Auf Initiative der italienischen Hilfsorganisation COOPI errichtete man in den Slums so genannte Sackgärten. Sie gehören allein erziehenden Müttern, die ohne fremde Hilfe ihre Kinder durchbringen müssen. Mit Hilfe des Gemüseanbaus in Säcken versorgen sie sich und ihre Familien. Sackgärten bieten den Vorteil, dass sie wenig Raum brauchen, und in dem warmen afrikanischen Klima wachsen die Pflanzen schnell.

Die Bepflanzung geht so: Bevor die Erde in den Sack hinein kommt, wird der Boden mit Steinen beschwert. Bewässert wird mit Regenwasser, das in die tieferen Ebenen und zu den Wurzeln der Pflanzen dringt, die an den Seiten durch die Löcher heraus wachsen. Schon nach drei Wochen ernten die Frauen eigenes Gemüse. Das Pflanzenschutzmittel wird zu Hause über dem Feuer gekocht: Ein scharfes Gebräu aus Chili, Zwiebeln, Knoblauch und Seife. Ausgebracht auf die Gemüsepflanzen, vertreibt es zuverlässig Blattläuse und Schnecken.
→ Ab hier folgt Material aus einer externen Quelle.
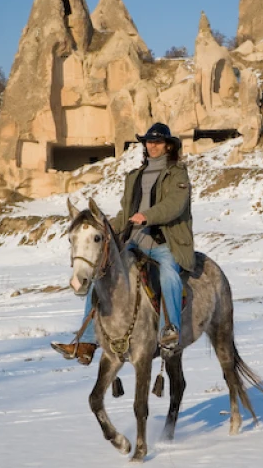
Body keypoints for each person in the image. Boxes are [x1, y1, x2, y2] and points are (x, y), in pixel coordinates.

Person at [52, 122, 195, 364]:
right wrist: (108, 227)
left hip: (165, 241)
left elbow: (175, 206)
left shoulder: (178, 173)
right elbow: (126, 212)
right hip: (135, 241)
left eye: (158, 142)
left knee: (169, 274)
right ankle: (87, 341)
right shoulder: (135, 176)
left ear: (168, 146)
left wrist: (148, 216)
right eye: (149, 142)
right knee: (100, 274)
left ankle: (169, 331)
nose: (153, 146)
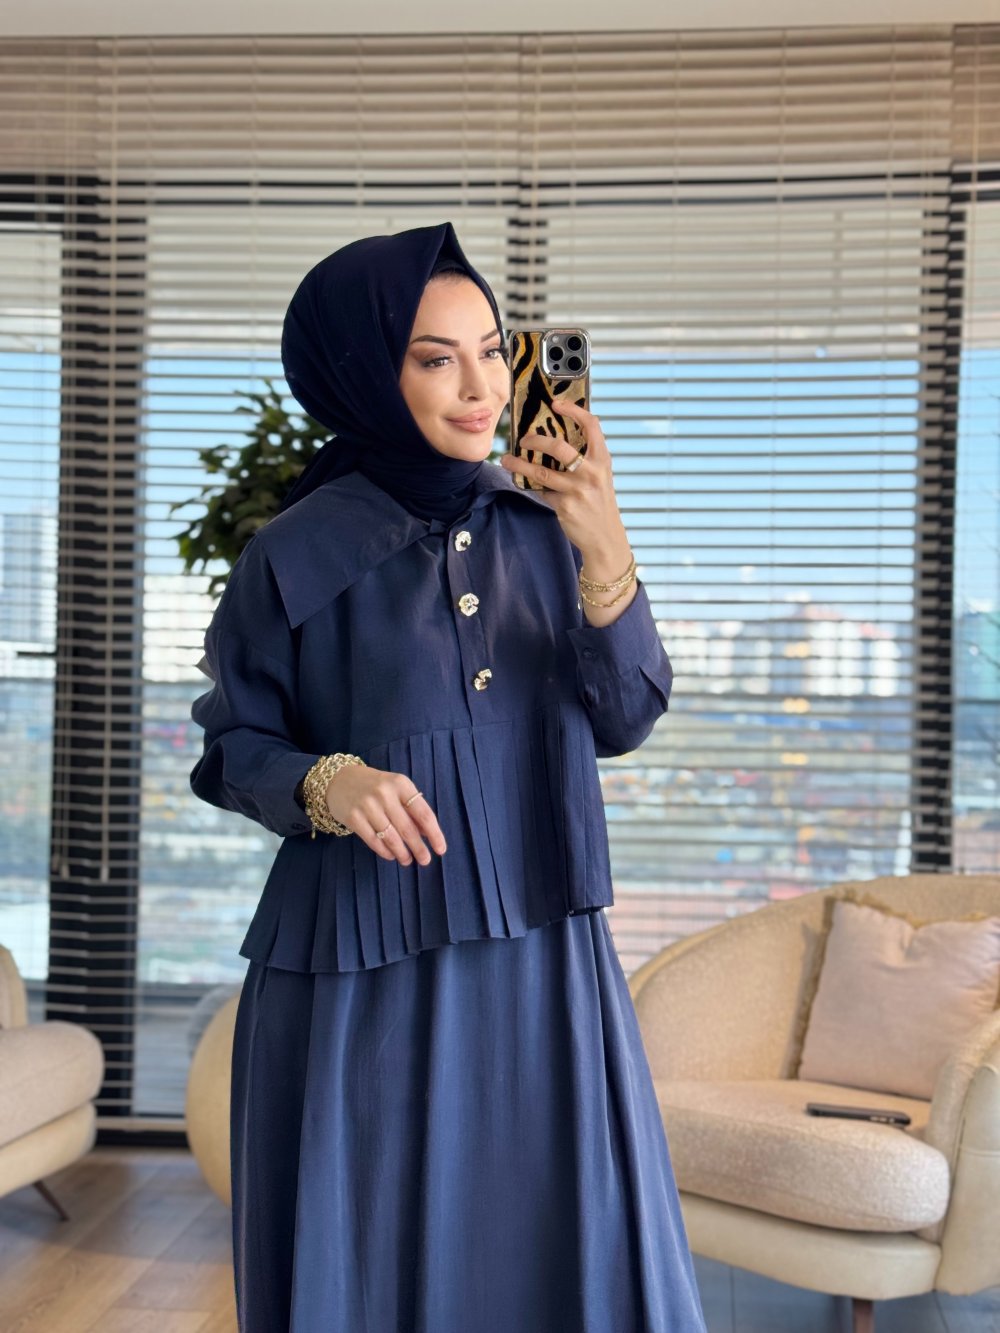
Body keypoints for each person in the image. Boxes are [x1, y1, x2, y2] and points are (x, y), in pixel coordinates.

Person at [189, 221, 708, 1333]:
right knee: (369, 1264)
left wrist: (605, 550)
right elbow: (232, 747)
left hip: (541, 955)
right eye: (435, 358)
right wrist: (328, 782)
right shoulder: (289, 555)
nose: (480, 388)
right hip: (356, 968)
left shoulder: (550, 529)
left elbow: (625, 718)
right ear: (363, 372)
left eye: (490, 351)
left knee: (564, 1257)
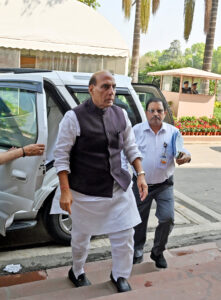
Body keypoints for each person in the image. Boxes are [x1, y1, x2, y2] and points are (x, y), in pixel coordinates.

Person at [53, 70, 148, 293]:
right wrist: (65, 191)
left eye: (113, 87)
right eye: (105, 86)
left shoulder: (121, 114)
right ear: (91, 89)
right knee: (80, 237)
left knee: (125, 235)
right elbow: (61, 156)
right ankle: (76, 271)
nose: (111, 92)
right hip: (85, 192)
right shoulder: (73, 117)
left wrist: (141, 174)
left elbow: (131, 148)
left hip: (118, 187)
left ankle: (120, 275)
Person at [132, 97, 191, 268]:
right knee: (138, 220)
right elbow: (125, 153)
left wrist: (185, 157)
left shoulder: (173, 132)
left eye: (159, 111)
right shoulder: (136, 131)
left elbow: (182, 151)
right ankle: (137, 249)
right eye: (152, 110)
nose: (155, 114)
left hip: (164, 184)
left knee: (167, 218)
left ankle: (158, 252)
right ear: (146, 112)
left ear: (165, 113)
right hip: (140, 184)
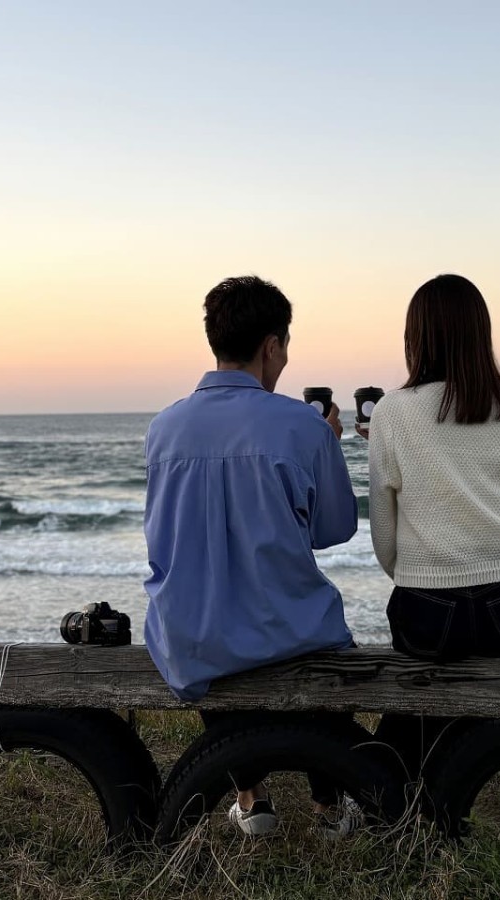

Mit Mutterboden und Saatgut kostet ein Sack rund 15 Euro. In einem der Slums ernten heute rund 500 Frauen eigenes Gemüse für ihre Familien, darunter Zwiebeln, Paprika und Kohl. Manchmal bleibt sogar Gemüse übrig, das sie verkaufen und von dem Geld andere Lebensmittel wie Eier einkaufen können. So sichert der Garten dauerhaft eine abwechslungsreiche Ernährung auch in großen Familien.